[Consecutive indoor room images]
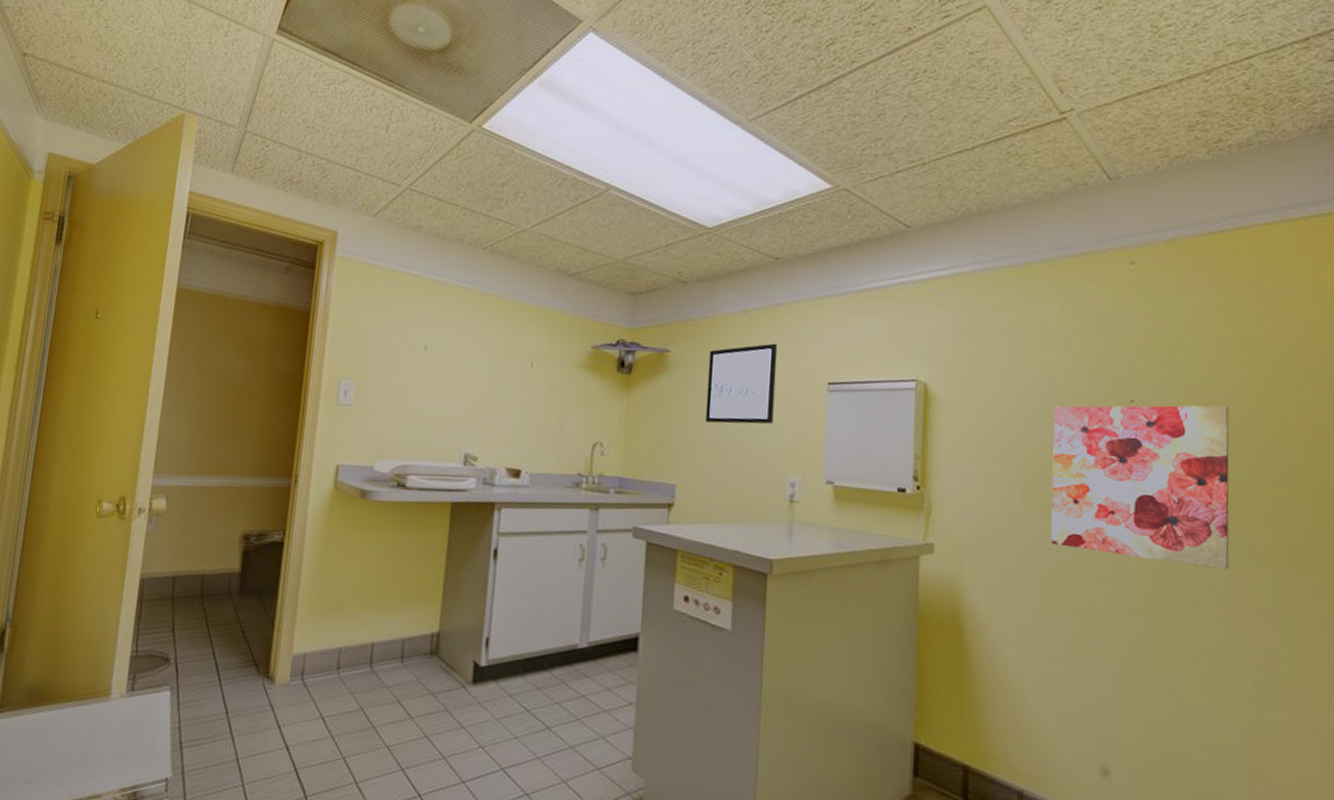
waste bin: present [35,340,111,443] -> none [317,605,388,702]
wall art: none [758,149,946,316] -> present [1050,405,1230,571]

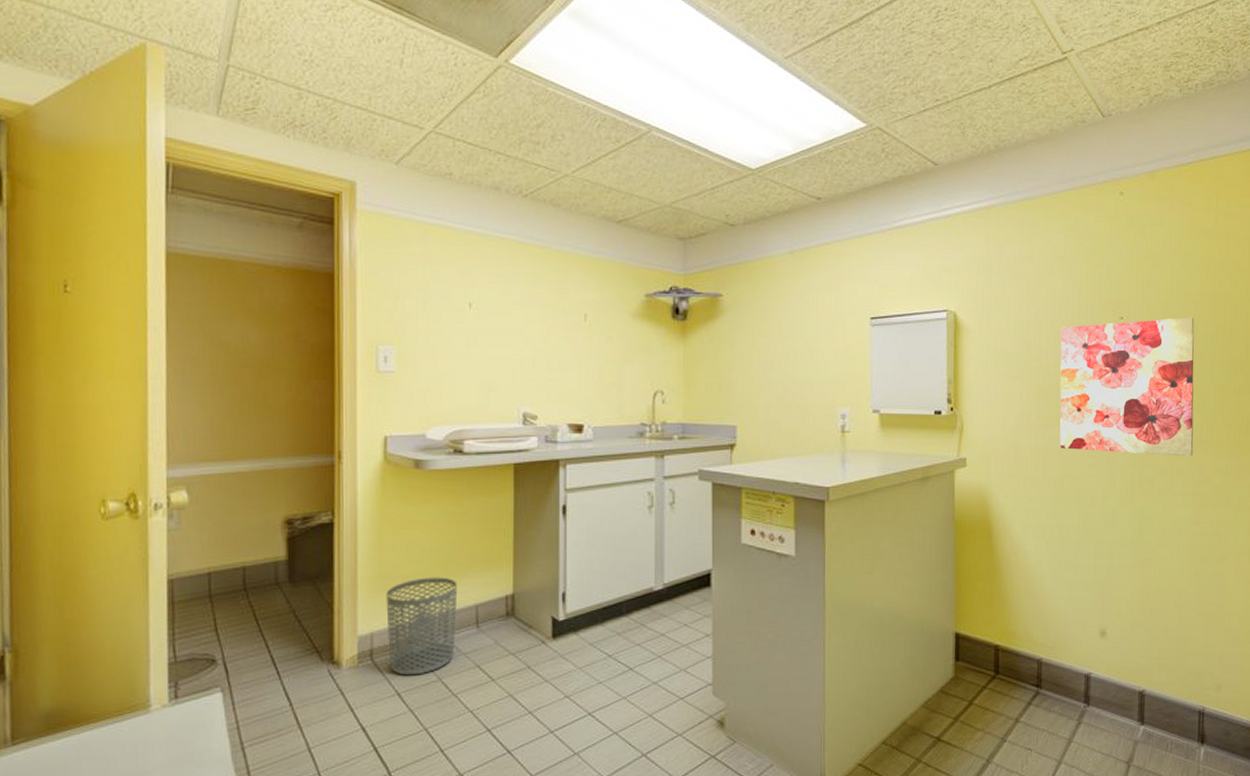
waste bin: none [317,605,388,702] -> present [386,577,458,676]
wall art: present [704,343,778,424] -> none [760,282,824,363]

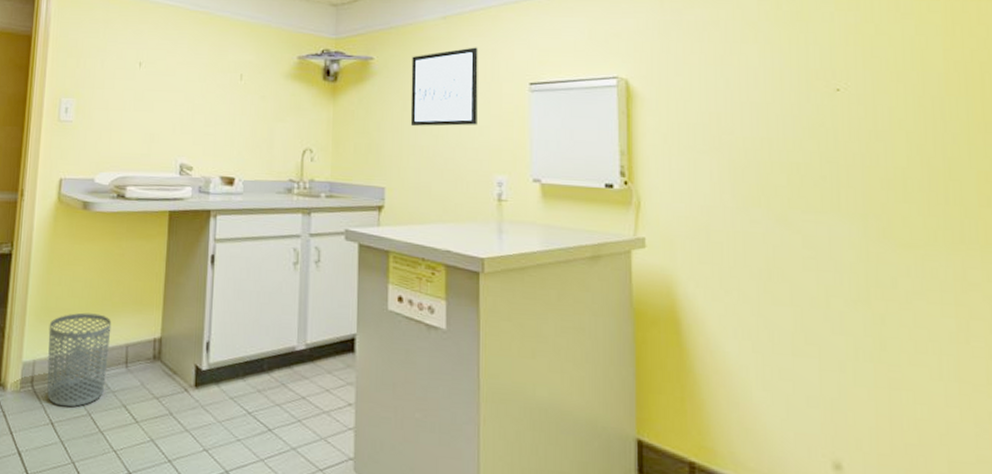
wall art: none [760,282,824,363] -> present [410,47,478,126]
wall art: present [1059,317,1195,457] -> none [758,91,952,257]

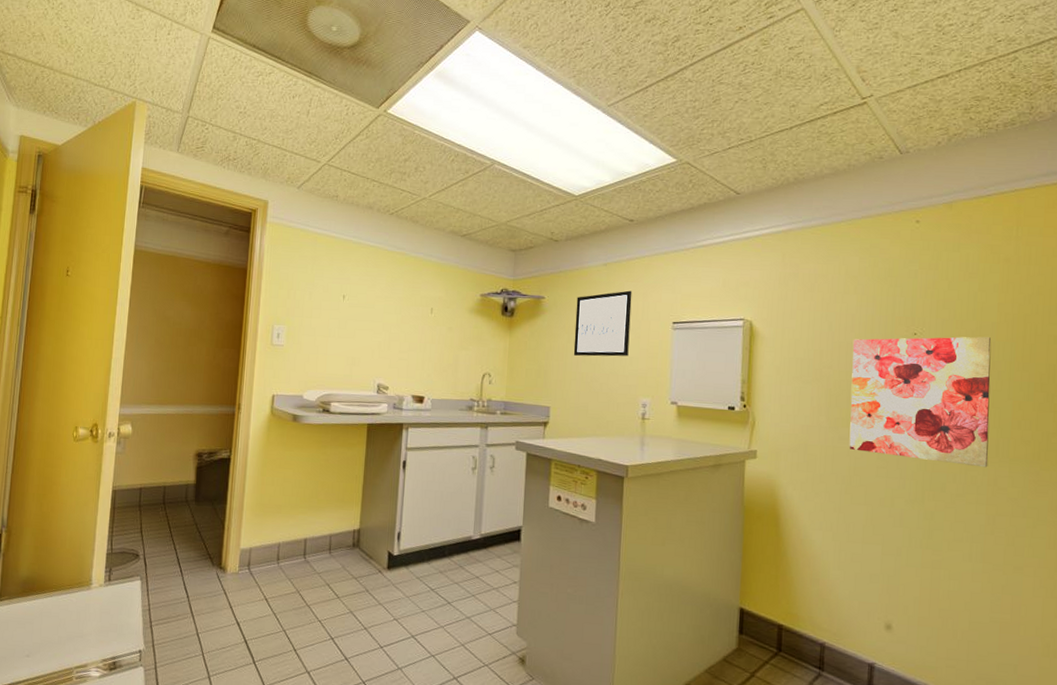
waste bin: present [47,312,112,407] -> none [261,508,318,586]
wall art: none [758,91,952,257] -> present [849,336,992,468]

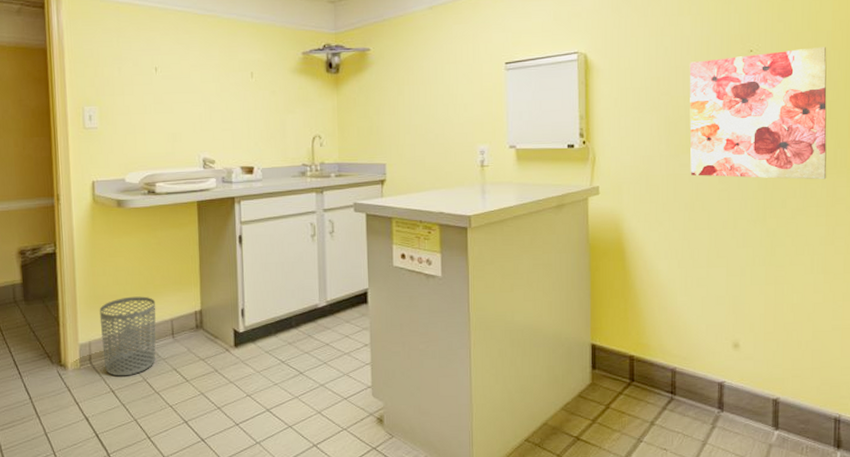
waste bin: none [261,508,318,586] -> present [99,296,157,377]
wall art: present [573,290,632,357] -> none [404,33,462,108]

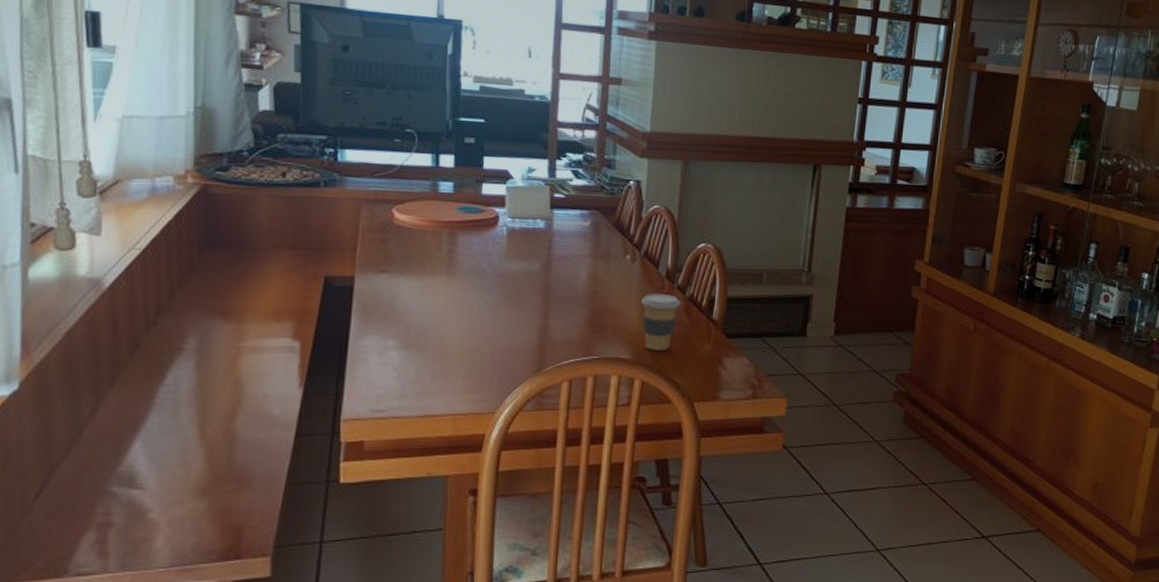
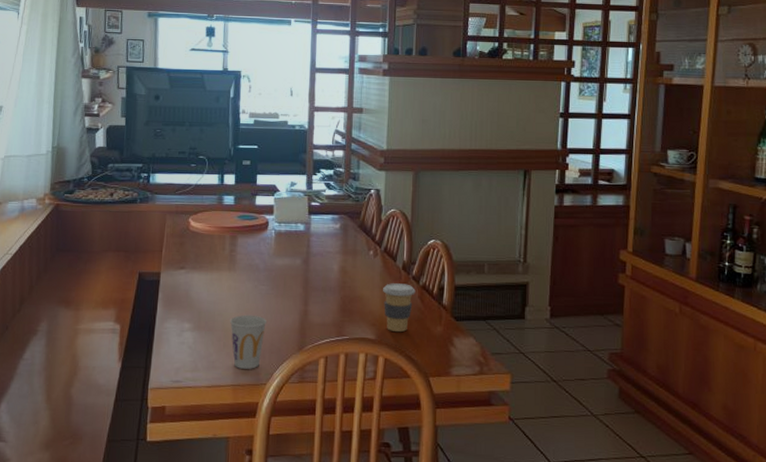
cup: none [447,329,496,395] -> present [229,314,266,369]

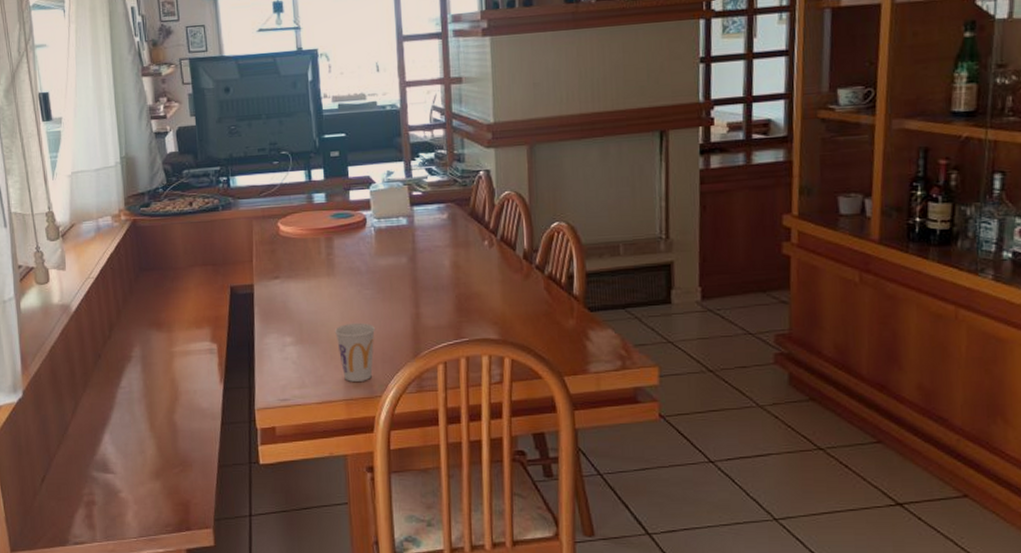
coffee cup: present [383,283,416,332] -> none [503,274,541,329]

▶ _PROBLEM DESCRIPTION_
Each line from the beginning of the entries up to and including the one containing "waste bin: none [261,508,318,586]" must be restated exactly. Pictures are to be left out.

▶ _SOLVED EXERCISE_
waste bin: present [35,340,111,443] -> none [317,605,388,702]
wall art: none [758,149,946,316] -> present [1050,405,1230,571]

waste bin: none [317,605,388,702] -> present [386,577,458,676]
wall art: present [704,343,778,424] -> none [760,282,824,363]

wall art: none [760,282,824,363] -> present [410,47,478,126]
wall art: present [1059,317,1195,457] -> none [758,91,952,257]

waste bin: present [47,312,112,407] -> none [261,508,318,586]
wall art: none [758,91,952,257] -> present [849,336,992,468]

waste bin: none [261,508,318,586] -> present [99,296,157,377]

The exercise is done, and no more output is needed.